Whilst this doesn’t sound too horrific, it becomes more of an issue when it happens regularly. Definitely too regularly in my case.

I find myself whiling away the time looking through images and hearing about others’, more perfect, lives. Now I’m not a stupid woman, I’m well aware these posts are edited to within an inch of their lives to only show that perfection. I can’t however stop myself from comparing myself to them.

My living room which is filled with trinkets and vintage knick knacks (and is definitely overdue a hoovering) doesn’t look like the immaculate white Pinterest-worthy offerings. My thick, frizzy hair doesn’t compare to the shiny, sleek tresses presented on screen. My wardrobe is filled with one too many stripey items (and, if I’m honest, a bit of broken glass from a nail polish based incident earlier this week.) It doesn’t look immaculate with designer items sitting side by side in a colour coded manner.

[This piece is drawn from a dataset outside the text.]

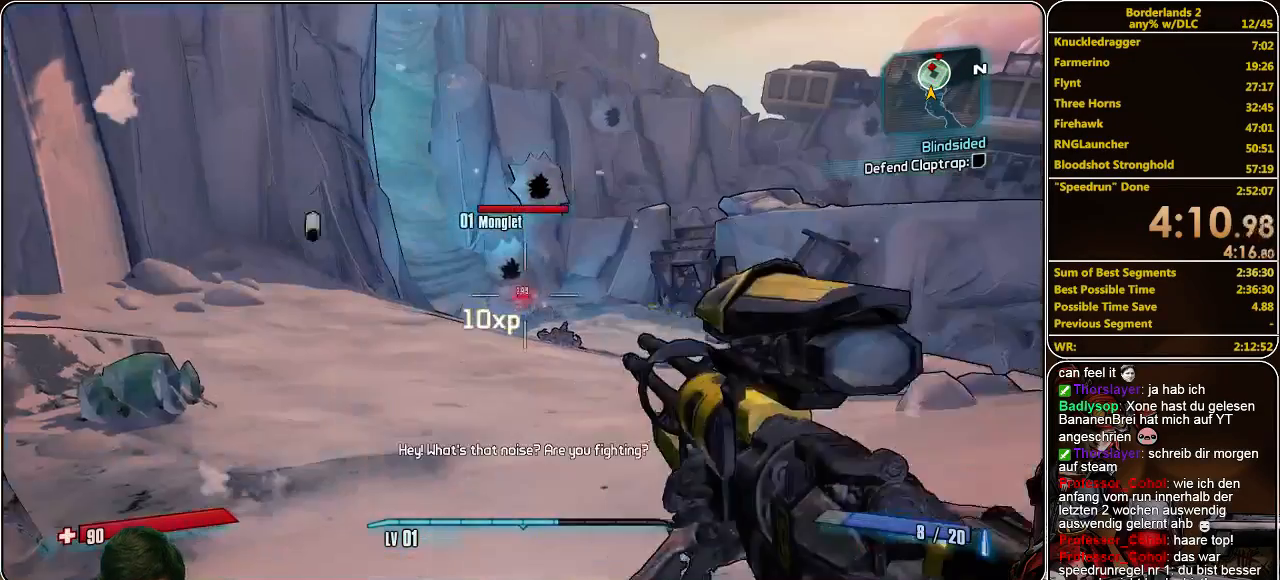
{"keys": [], "mouse": ["right"], "events": [[167, "mouse_right", "down"]]}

If I force myself to step back I know that I’m happy with my cluttered, less than perfect life. I just need to remind myself of that when I get sucked into the comparison trap.

I need my internal voice to give me a kick up the arse on occasion, to tell me to, “Pick up a book, Rebecca. Stop comparing yourself to others, you’re doing just fine.”

And I am. Bloody online comparison, it sucks me in every time!